● 取り組む課題: ローソンファーム千葉と農業FC経営を扱った文章を、その末尾から書き継ぎなさい。

「ローソンファーム千葉(上):農業参入への新しいアプローチ(農業FC経営)」 『食品商業』2019年9月号(連載第14回:農と食のイノベーション)

 新浪社長時代の2010年に、ローソンが直営で農場を始めました。筆者は、ローソンが選んだ農業経営は、農業生産のフランチャイズビジネスだと考えています。以前から「農業FC経営」と呼んでいる形態が、コンビニの最上流で具現化した形です。二回に分けて紹介しますが、(上)ではローソンが考える事業形態について解説します。

*ちなみに、今回の原稿は、雑誌掲載前のドラフト(オリジナル原稿)を、全文カットせずにそのまま掲載させていただきます。紙面の関係で、実際の原稿は30行ほど短くなっています。各節の見出しタイトルも、削除せずにそのままで採用してあります。

ーーーーーーーーーーーーーーーーーーーーーー
  
「ローソンファーム千葉(上):農業参入への新しいアプローチ(農業FC経営)」

● 提供データ:

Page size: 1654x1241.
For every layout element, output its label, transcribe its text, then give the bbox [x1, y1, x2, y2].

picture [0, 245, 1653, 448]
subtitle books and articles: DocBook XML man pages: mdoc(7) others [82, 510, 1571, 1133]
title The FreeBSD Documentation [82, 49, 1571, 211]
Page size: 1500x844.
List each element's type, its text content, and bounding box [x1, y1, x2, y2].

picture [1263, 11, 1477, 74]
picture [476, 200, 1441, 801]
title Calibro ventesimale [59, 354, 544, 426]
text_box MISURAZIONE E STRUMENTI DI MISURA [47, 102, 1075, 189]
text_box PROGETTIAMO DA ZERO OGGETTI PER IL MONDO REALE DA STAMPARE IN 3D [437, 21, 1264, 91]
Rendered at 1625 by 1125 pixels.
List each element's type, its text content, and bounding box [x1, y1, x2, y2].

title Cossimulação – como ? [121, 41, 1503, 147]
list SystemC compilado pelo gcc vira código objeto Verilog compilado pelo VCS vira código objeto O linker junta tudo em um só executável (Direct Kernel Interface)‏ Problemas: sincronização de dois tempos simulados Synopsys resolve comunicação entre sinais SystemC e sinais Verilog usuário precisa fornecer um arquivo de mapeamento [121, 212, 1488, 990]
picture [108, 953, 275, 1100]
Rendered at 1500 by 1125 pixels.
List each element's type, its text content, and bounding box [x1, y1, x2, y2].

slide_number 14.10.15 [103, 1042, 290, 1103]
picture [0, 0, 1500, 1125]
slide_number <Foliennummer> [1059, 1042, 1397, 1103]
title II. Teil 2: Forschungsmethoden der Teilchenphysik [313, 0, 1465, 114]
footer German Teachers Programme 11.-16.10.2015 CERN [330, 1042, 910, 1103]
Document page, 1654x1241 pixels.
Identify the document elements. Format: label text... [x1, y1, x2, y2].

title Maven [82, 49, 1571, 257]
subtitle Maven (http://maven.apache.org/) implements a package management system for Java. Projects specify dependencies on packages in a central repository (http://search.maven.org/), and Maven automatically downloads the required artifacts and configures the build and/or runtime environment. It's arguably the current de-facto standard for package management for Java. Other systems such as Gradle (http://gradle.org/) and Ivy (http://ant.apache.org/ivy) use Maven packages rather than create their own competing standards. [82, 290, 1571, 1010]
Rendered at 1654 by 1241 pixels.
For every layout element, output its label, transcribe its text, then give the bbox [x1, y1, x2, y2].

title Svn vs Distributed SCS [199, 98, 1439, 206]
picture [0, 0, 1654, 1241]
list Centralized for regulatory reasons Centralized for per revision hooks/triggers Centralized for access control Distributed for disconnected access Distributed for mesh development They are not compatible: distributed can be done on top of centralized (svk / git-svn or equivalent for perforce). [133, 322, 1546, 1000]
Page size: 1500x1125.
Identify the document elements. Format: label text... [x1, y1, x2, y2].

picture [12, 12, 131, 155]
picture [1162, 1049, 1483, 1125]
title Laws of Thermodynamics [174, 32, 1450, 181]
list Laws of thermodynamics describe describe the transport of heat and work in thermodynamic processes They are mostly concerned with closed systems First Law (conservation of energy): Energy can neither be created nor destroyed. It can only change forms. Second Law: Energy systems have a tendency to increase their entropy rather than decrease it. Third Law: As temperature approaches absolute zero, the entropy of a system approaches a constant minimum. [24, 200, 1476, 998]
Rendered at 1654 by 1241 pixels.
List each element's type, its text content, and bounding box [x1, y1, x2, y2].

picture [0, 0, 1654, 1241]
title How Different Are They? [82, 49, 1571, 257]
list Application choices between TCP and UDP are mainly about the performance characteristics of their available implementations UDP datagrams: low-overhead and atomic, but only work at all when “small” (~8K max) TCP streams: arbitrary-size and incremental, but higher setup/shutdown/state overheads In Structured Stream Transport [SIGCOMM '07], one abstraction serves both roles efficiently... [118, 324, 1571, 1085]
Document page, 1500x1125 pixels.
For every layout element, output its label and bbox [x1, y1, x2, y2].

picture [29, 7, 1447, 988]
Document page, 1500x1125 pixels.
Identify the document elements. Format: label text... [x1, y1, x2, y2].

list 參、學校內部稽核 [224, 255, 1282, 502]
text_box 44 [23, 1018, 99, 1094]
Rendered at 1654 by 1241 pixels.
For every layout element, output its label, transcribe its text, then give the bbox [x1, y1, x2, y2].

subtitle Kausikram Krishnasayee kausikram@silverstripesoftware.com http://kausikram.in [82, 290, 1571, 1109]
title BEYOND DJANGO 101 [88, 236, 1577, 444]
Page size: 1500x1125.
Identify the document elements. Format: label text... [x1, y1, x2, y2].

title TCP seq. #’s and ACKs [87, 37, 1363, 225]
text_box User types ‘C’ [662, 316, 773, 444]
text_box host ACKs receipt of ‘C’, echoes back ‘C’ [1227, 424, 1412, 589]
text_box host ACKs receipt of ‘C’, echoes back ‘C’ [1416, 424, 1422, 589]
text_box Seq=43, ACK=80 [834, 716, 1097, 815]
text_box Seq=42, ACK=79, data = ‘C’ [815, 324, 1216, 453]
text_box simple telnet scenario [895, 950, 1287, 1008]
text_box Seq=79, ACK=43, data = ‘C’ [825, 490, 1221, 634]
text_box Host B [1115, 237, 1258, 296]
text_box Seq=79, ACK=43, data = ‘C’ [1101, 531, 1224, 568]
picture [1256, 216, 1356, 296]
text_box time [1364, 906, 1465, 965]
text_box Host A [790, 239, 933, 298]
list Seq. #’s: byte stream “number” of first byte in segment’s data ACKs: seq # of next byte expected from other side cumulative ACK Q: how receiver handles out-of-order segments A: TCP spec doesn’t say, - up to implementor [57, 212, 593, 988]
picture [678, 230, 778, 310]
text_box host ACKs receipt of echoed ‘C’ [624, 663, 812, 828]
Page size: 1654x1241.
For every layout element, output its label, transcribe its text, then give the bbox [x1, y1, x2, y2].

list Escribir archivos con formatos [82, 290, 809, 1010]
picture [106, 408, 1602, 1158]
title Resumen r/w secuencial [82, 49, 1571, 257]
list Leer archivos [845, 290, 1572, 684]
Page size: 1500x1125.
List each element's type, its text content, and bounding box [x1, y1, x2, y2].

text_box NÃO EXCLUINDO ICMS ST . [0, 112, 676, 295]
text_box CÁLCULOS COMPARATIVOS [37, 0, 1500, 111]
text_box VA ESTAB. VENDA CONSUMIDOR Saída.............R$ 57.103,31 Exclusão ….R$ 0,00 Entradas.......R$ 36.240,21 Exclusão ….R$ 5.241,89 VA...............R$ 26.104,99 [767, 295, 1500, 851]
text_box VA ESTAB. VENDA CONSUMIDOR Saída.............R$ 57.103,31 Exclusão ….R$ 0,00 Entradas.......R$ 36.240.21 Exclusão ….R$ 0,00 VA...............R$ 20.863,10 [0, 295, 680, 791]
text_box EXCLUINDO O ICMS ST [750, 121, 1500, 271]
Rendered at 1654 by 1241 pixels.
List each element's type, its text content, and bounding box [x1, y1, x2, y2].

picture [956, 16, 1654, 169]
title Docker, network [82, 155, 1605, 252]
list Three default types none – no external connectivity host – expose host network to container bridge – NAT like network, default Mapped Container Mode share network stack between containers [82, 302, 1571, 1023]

● 課題の解答:
『食品商業』2019年9月号(連載第14回:農と食のイノベーション)  V2:20190805
 
 <リード文>
 10年ほど前から、大手企業が農業生産分野に進出する事例が増えています。小売業では、イオングループのイオンアグリ創造(2009年)、セブン&アイグループのセブンファーム(2008年)、エブリイホーミイ・グループの有機農場(2016年)。フードビジネスでは、サイゼリヤ(白河農場、2008年)やワタミ(ワタミファーム、2002年)が直営農場を運営してきました。コンビニのローソンは、新浪剛史社長(現サントリーホールディングス社長)の社長時代(2010年)に農業分野に参入することを決断しました。直営農場の第一号がローソンファーム千葉でした。ローソンの農業への取り組みは、農業分野におけるフランチャイズ方式を採用しています。ユニークな事業の現状を紹介します。
 
 <ローソンファーム千葉:夢のある農業経営に取り組む>
 千葉県香取市にある「ローソンファーム千葉」を最初に訪問したのは、2015年7月30日でした。全国に23か所あるローソンファーム(現在は20か所、図表)の中で、千葉の農場はローソンが最初に拓いた農場でした。農場の開設は、東日本大震災が起こる前年の2010年6月。社長は当時26歳の篠塚利彦さん。現在35歳の篠塚社長は、ローソンファーム千葉に出資している「芝山農園」(家族3人で75%出資)の4男で、ファームを始める前は音楽学校を卒業後、就農をしていました。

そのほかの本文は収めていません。